▶ **Work order**: Print all the entries verbatim.

[Recorded data]
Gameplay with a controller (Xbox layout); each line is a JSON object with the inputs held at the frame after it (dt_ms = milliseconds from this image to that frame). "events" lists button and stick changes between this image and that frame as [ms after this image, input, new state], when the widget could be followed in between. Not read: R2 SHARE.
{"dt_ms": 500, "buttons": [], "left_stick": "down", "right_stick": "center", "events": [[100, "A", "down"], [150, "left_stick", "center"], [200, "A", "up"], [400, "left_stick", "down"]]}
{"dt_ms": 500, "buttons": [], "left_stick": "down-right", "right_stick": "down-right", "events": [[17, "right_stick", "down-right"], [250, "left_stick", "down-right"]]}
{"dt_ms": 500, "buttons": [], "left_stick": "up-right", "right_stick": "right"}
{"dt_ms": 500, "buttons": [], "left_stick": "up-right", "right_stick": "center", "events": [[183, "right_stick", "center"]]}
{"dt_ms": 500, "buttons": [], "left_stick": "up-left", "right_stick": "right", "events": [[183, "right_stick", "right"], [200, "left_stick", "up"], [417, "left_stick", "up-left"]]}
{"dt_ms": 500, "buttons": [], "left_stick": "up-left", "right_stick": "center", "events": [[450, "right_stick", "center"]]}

▶ **Exercise response**:
Gameplay with a controller (Xbox layout); each line is a JSON object with the inputs held at the frame after it (dt_ms = milliseconds from this image to that frame). "events" lists button and stick changes between this image and that frame as [ms after this image, input, new state], when the widget could be followed in between. Not read: R2 SHARE.
{"dt_ms": 500, "buttons": [], "left_stick": "down", "right_stick": "center", "events": [[100, "A", "down"], [150, "left_stick", "center"], [200, "A", "up"], [400, "left_stick", "down"]]}
{"dt_ms": 500, "buttons": [], "left_stick": "down-right", "right_stick": "down-right", "events": [[17, "right_stick", "down-right"], [250, "left_stick", "down-right"]]}
{"dt_ms": 500, "buttons": [], "left_stick": "up-right", "right_stick": "right"}
{"dt_ms": 500, "buttons": [], "left_stick": "up-right", "right_stick": "center", "events": [[183, "right_stick", "center"]]}
{"dt_ms": 500, "buttons": [], "left_stick": "up-left", "right_stick": "right", "events": [[183, "right_stick", "right"], [200, "left_stick", "up"], [417, "left_stick", "up-left"]]}
{"dt_ms": 500, "buttons": [], "left_stick": "up-left", "right_stick": "center", "events": [[450, "right_stick", "center"]]}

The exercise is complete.